Hong Kong’s reliance on shopping is dangerous, when countries now have low-cost internet deliveries and can buy goods direct from China. These can be delivered direct to your home more cheaply than in Hong Kong markets. Famous brands are available in most big cities. Globalisation also encourages manufacturers to manipulate prices to keep them the same in all markets.
This leads me to holiday experiences. Hong Kong views are unique; however, there are many countries that have great views and in many countries you can spend months enjoying different amazing views each day.
However, I think there may be other opportunities for Hong Kong. Take Bilbao, Spain, with a population of only 345,000. It has the Guggenheim Museum, a fantastic draw. Or, look at Dundee, Scotland (population 148,000) a small city where the new V&A Museum of Design building is being constructed.
I believe a survey would place these higher in the world rankings than what is available in Hong Kong.
It does have some interesting museums; however, they are buildings I would visit to get out of the heat, not ones that would encourage me to stay longer in the city.

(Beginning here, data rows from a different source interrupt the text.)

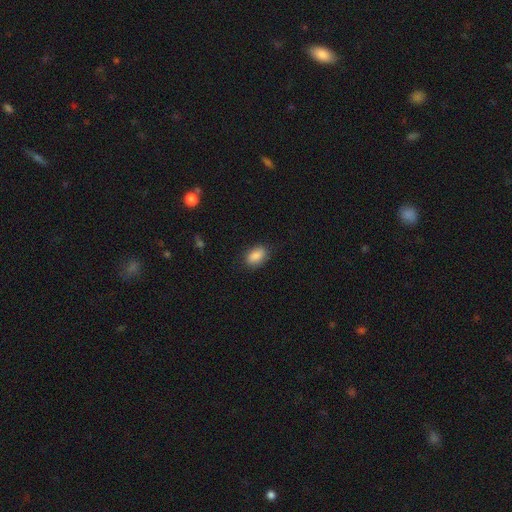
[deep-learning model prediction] Smooth or featured?
  - smooth: 88% *
  - star or artifact: 7%
  - featured or disk: 5%
How rounded?
  - in between: 89% *
  - round: 9%
  - cigar-shaped: 2%
Merging?
  - none: 83% *
  - minor disturbance: 13%
  - major disturbance: 3%
  - merger: 1%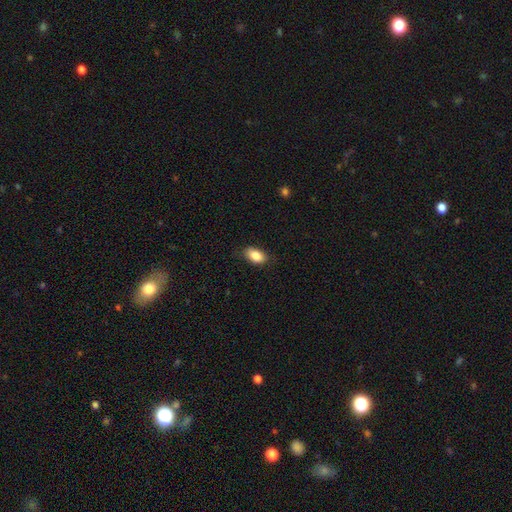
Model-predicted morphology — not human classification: Smooth or featured?
  - smooth: 87% *
  - star or artifact: 7%
  - featured or disk: 6%
How rounded?
  - in between: 91% *
  - round: 6%
  - cigar-shaped: 3%
Merging?
  - none: 82% *
  - minor disturbance: 14%
  - major disturbance: 3%
  - merger: 1%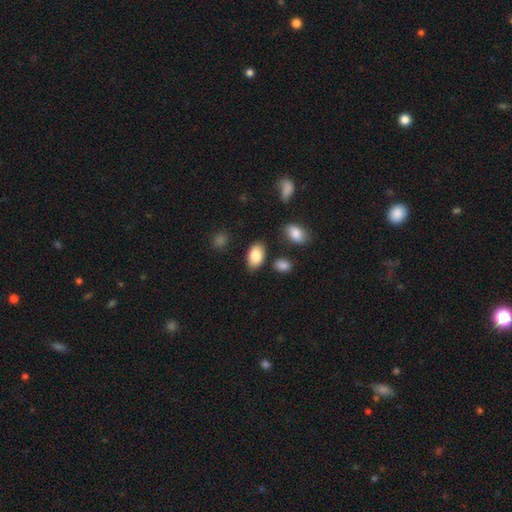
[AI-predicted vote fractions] Q: Smooth or featured?
A: smooth (85%); runner-up: featured or disk (8%)
Q: How rounded?
A: in between (92%); runner-up: round (7%)
Q: Merging?
A: none (82%); runner-up: minor disturbance (12%)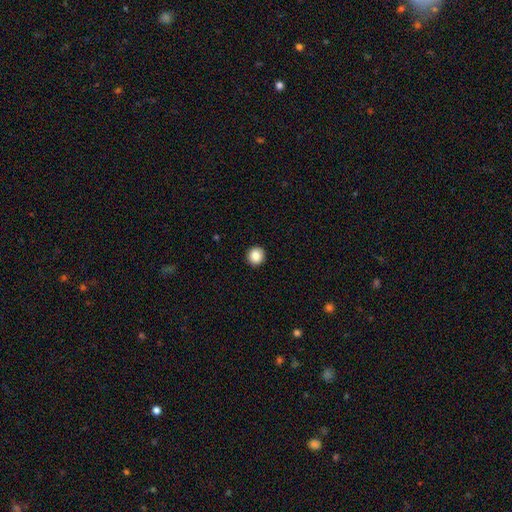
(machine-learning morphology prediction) Smooth or featured? smooth (88%)
How rounded? round (94%)
Merging? none (93%)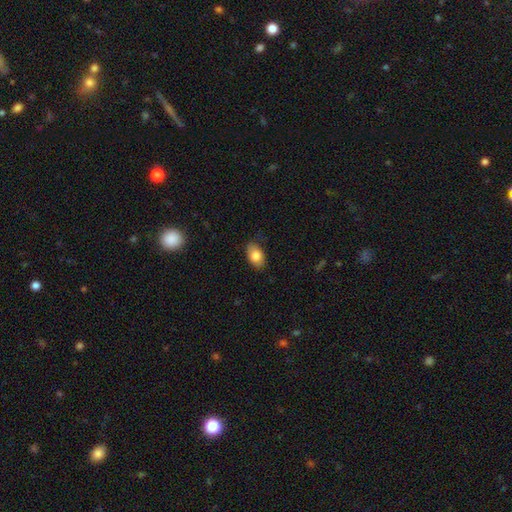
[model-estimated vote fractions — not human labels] A smooth galaxy with no disk features (82%) that is in between round and cigar-shaped (88%). Merging: none (79%).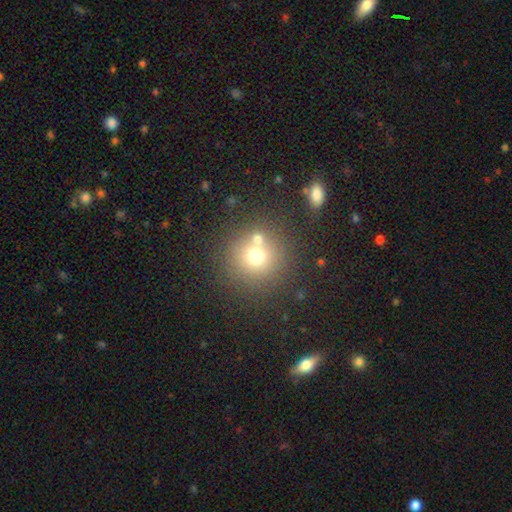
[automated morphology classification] Smooth or featured?
  - smooth: 69% *
  - star or artifact: 17%
  - featured or disk: 14%
How rounded?
  - round: 92% *
  - in between: 7%
  - cigar-shaped: 1%
Merging?
  - none: 66% *
  - merger: 22%
  - minor disturbance: 8%
  - major disturbance: 4%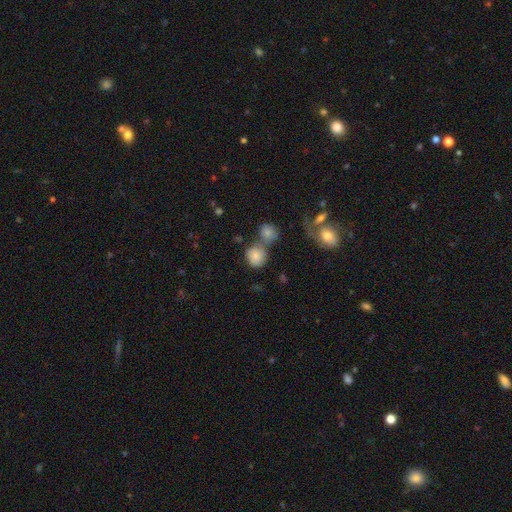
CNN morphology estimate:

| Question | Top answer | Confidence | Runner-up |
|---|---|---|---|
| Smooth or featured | smooth | 79% | featured or disk (12%) |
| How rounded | round | 79% | in between (19%) |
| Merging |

Perhaps a strategy is needed that does not look at visitor numbers but the length of stays. Hong Kong is ideally situated to improve its tourism by being a cultural draw. Culture is not just about museums but about people and how they live. One of my most amazing visits was to Tai O: places like this should be protected. Visits to the outlying islands are fun.
Protecting and promoting these are to everyone’s benefit. Hong Kong investing in unique world-class attractions would also lengthen visits.
Shopping centres have their place, but do not offer a unique selling proposition – for sustainable tourism Hong Kong needs to keep investing in new experiences that can only be found here. What are they? They need to be discovered and created.